Southeast Asia Speaker Series: Bryce BeemerOctober 19, 12:00pm - 1:30pm
Mānoa Campus, Moore Hall 319 (Tokioka Room)
The Center for Southeast Asian Studies' Fall 2012 Speaker Series continues with, “DANCING PARTNERS: THE INFLUENCE OF THAI-STYLE RAMAYANA MASKED DANCE ON THE ART AND CULTURE OF 18TH AND 19TH CENTURY BURMA,” a presentation from Bryce Beemer, PhD Candidate in History.
The Burmese military conquest of central Thai state of Ayutthaya in 1767 resulted in the transfer of thousands of Thai artisans to Burmaʼs capital. Among these artisans were palace dancers, musicians, and other performing artists. The result was a largescale transfer of Thai performing arts traditions, such as the masked-dance version of the Ramayana, into the Burmese royal setting. By 1789, palace ofﬁcials were charged with translating the Ramayana play and accompanying songs from Thai into Burmese.
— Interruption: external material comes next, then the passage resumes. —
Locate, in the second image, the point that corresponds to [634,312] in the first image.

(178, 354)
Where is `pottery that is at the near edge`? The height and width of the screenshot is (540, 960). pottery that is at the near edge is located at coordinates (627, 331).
Innovative hybrid theatrical traditions called Yodaya [Ayutthaya] dance and music soon developed and the maskeddance Ramayana became the most popular royal entertainment in upper Burma.
Yet, this cultural exchange was not limited to the performing arts. The key to the Thai Ramayanaʼs rapid popularity was its remarkable visuality in terms of its slow balletic grace, acrobatics maneuvers, and vividly decorated masks. This visuality spread through all 10 of the royally sanctioned ﬁne arts (pan seh myo); and when Ramayana characters appear in woodcarving, lacquer ware, silver work, etc., they are invariably dancing. The Thai-style Ramayana also inﬂuenced the artistic and ritual practices of other captive communities in upper-Burma as Hindus captured in war from both Manipur and Arakan began to enact the Ramayana following the performance traditions of captured Thai dancers and musicians.
A key point of this paper is to examine both the direct and indirect effect of captive populations, such as the Thai, on artistic exchange by looking at the spillover effect of the Ramayana on many artistic and ritual practices in upper Burma.
Bryce Beemer is a graduate student in the History Department who focuses on Thailand, Burma and Manipur. This presentation is based on research conducted over 18 months in Burma and Manipur funded by the Fulbright (DDRA) and the Watumull Foundation.